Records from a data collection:
++++

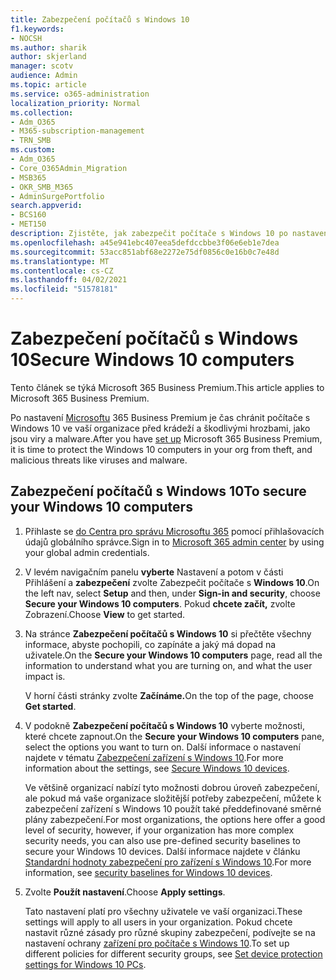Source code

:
 ```yaml
---
title: Zabezpečení počítačů s Windows 10
f1.keywords:
- NOCSH
ms.author: sharik
author: skjerland
manager: scotv
audience: Admin
ms.topic: article
ms.service: o365-administration
localization_priority: Normal
ms.collection:
- Adm_O365
- M365-subscription-management
- TRN_SMB
ms.custom:
- Adm_O365
- Core_O365Admin_Migration
- MSB365
- OKR_SMB_M365
- AdminSurgePortfolio
search.appverid:
- BCS160
- MET150
description: Zjistěte, jak zabezpečit počítače s Windows 10 po nastavení Microsoft 365 Business Premium.
ms.openlocfilehash: a45e941ebc407eea5defdccbbe3f06e6eb1e7dea
ms.sourcegitcommit: 53acc851abf68e2272e75df0856c0e16b0c7e48d
ms.translationtype: MT
ms.contentlocale: cs-CZ
ms.lasthandoff: 04/02/2021
ms.locfileid: "51578181"
---
```

# <a name="secure-windows-10-computers"></a><span data-ttu-id="43c25-103">Zabezpečení počítačů s Windows 10</span><span class="sxs-lookup"><span data-stu-id="43c25-103">Secure Windows 10 computers</span></span>

<span data-ttu-id="43c25-104">Tento článek se týká Microsoft 365 Business Premium.</span><span class="sxs-lookup"><span data-stu-id="43c25-104">This article applies to Microsoft 365 Business Premium.</span></span>

<span data-ttu-id="43c25-105">Po nastavení [Microsoftu](set-up.md) 365 Business Premium je čas chránit počítače s Windows 10 ve vaší organizace před krádeží a škodlivými hrozbami, jako jsou viry a malware.</span><span class="sxs-lookup"><span data-stu-id="43c25-105">After you have [set up](set-up.md) Microsoft 365 Business Premium, it is time to protect the Windows 10 computers in your org from theft, and malicious threats like viruses and malware.</span></span>

## <a name="to-secure-your-windows-10-computers"></a><span data-ttu-id="43c25-106">Zabezpečení počítačů s Windows 10</span><span class="sxs-lookup"><span data-stu-id="43c25-106">To secure your Windows 10 computers</span></span>

1. <span data-ttu-id="43c25-107">Přihlaste se [do Centra pro správu Microsoftu 365](https://admin.microsoft.com) pomocí přihlašovacích údajů globálního správce.</span><span class="sxs-lookup"><span data-stu-id="43c25-107">Sign in to [Microsoft 365 admin center](https://admin.microsoft.com) by using your global admin credentials.</span></span> 
2. <span data-ttu-id="43c25-108">V levém navigačním panelu **vyberte** Nastavení a potom v části Přihlášení a **zabezpečení** zvolte Zabezpečit počítače s **Windows 10**.</span><span class="sxs-lookup"><span data-stu-id="43c25-108">On the left nav, select **Setup** and then, under **Sign-in and security**, choose **Secure your Windows 10 computers**.</span></span> <span data-ttu-id="43c25-109">Pokud **chcete začít,** zvolte Zobrazení.</span><span class="sxs-lookup"><span data-stu-id="43c25-109">Choose **View** to get started.</span></span>
3. <span data-ttu-id="43c25-110">Na stránce **Zabezpečení počítačů s Windows 10** si přečtěte všechny informace, abyste pochopili, co zapínáte a jaký má dopad na uživatele.</span><span class="sxs-lookup"><span data-stu-id="43c25-110">On the **Secure your Windows 10 computers** page, read all the information to understand what you are turning on, and what the user impact is.</span></span>

    <span data-ttu-id="43c25-111">V horní části stránky zvolte **Začínáme.**</span><span class="sxs-lookup"><span data-stu-id="43c25-111">On the top of the page, choose **Get started**.</span></span>

4. <span data-ttu-id="43c25-112">V podokně **Zabezpečení počítačů s Windows 10** vyberte možnosti, které chcete zapnout.</span><span class="sxs-lookup"><span data-stu-id="43c25-112">On the **Secure your Windows 10 computers** pane, select the options you want to turn on.</span></span> <span data-ttu-id="43c25-113">Další informace o nastavení najdete v tématu [Zabezpečení zařízení s Windows 10](secure-windows-10-devices.md).</span><span class="sxs-lookup"><span data-stu-id="43c25-113">For more information about the settings, see [Secure Windows 10 devices](secure-windows-10-devices.md).</span></span> 
    
    <span data-ttu-id="43c25-114">Ve většině organizací nabízí tyto možnosti dobrou úroveň zabezpečení, ale pokud má vaše organizace složitější potřeby zabezpečení, můžete k zabezpečení zařízení s Windows 10 použít také předdefinované směrné plány zabezpečení.</span><span class="sxs-lookup"><span data-stu-id="43c25-114">For most organizations, the options here offer a good level of security, however, if your organization has more complex security needs, you can also use pre-defined security baselines to secure  your Windows 10 devices.</span></span> <span data-ttu-id="43c25-115">Další informace najdete v článku [Standardní hodnoty zabezpečení pro zařízení s Windows 10](/mem/intune/protect/security-baselines).</span><span class="sxs-lookup"><span data-stu-id="43c25-115">For more information, see [security baselines for Windows 10 devices](/mem/intune/protect/security-baselines).</span></span>   

1. <span data-ttu-id="43c25-116">Zvolte **Použít nastavení**.</span><span class="sxs-lookup"><span data-stu-id="43c25-116">Choose **Apply settings**.</span></span>

    <span data-ttu-id="43c25-117">Tato nastavení platí pro všechny uživatele ve vaší organizaci.</span><span class="sxs-lookup"><span data-stu-id="43c25-117">These settings will apply to all users in your organization.</span></span> <span data-ttu-id="43c25-118">Pokud chcete nastavit různé zásady pro různé skupiny zabezpečení, podívejte se na nastavení ochrany [zařízení pro počítače s Windows 10](protection-settings-for-windows-10-pcs.md).</span><span class="sxs-lookup"><span data-stu-id="43c25-118">To set up different policies for different security groups, see [Set device protection settings for Windows 10 PCs](protection-settings-for-windows-10-pcs.md).</span></span>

++++

### Task item
Check each line above for the string "article" and show the ones that have it.

### Response to this exercise
ms.topic: article
<span data-ttu-id="43c25-104">Tento článek se týká Microsoft 365 Business Premium.</span><span class="sxs-lookup"><span data-stu-id="43c25-104">This article applies to Microsoft 365 Business Premium.</span></span>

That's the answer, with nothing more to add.